Thousands of people from across the nation gathered in Emmitsburg this weekend to pay tribute to fallen firefighters.

The 37th annual National Fallen Firefighters Memorial Weekend was a chance for families, friends and colleagues to grieve and honor their loved ones killed in the line of duty. The names of each of the 80 firefighters killed in 2017, along with the names of 23 firefighters who died in previous years, were added to the National Fallen Firefighters Memorial.

Chief Dennis Compton, National Fallen Firefighters Foundation board chairman, welcomed the guests to the National Fire Academy in Emmitsburg where the memorial is located. While many firefighters are uncomfortable with being called heroes, he said, the women and men who serve embody all the qualities of a hero — commitment, pride, courage and compassion.

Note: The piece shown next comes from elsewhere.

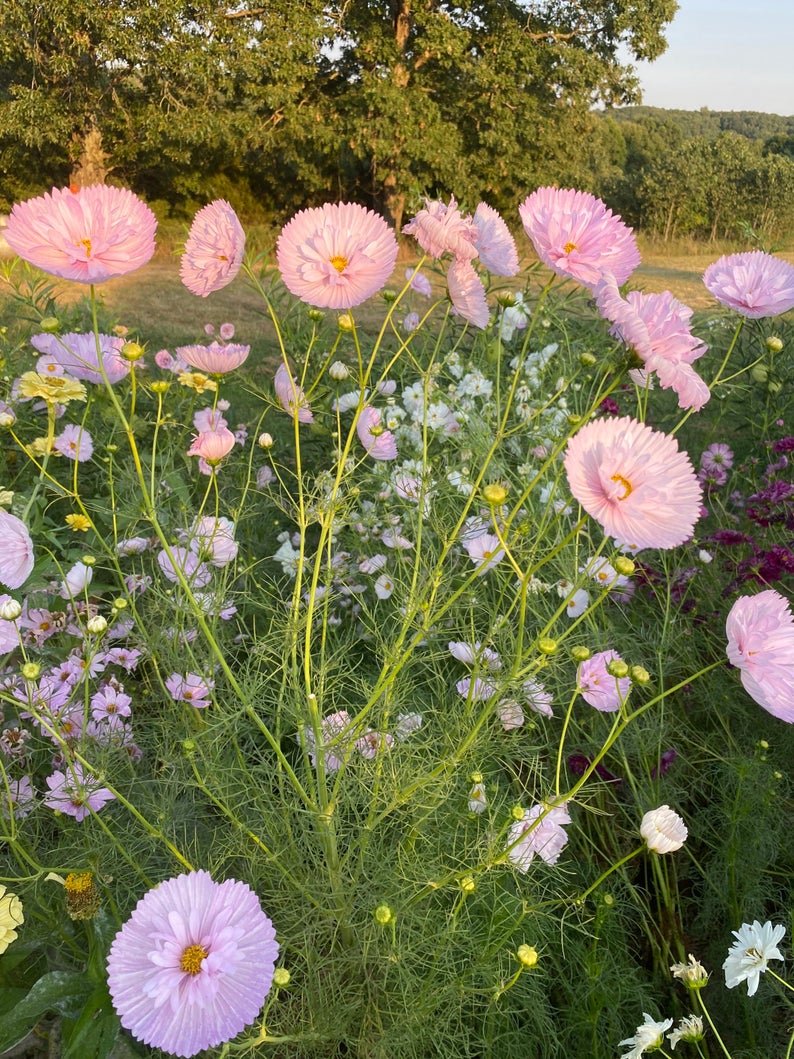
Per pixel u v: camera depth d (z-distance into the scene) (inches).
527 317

“The men and women we are honoring today are not heroes because they died,” Compton said. “They became heroes to the people in their communities the day they signed up to be a firefighter. And you — their family and friends and co-workers — are also heroes because you supported their willingness to serve.”

During the service, the name of every firefighter was read aloud and a flag, badge, and rose was presented to family members or colleagues. Each of the 103 flags presented had been flown over the U.S. Capitol.

The names of the fallen firefighters will be added to the list of more than 5,000 present at the memorial, which was built in 1981. More than 1 million firefighters are currently serving throughout the United States.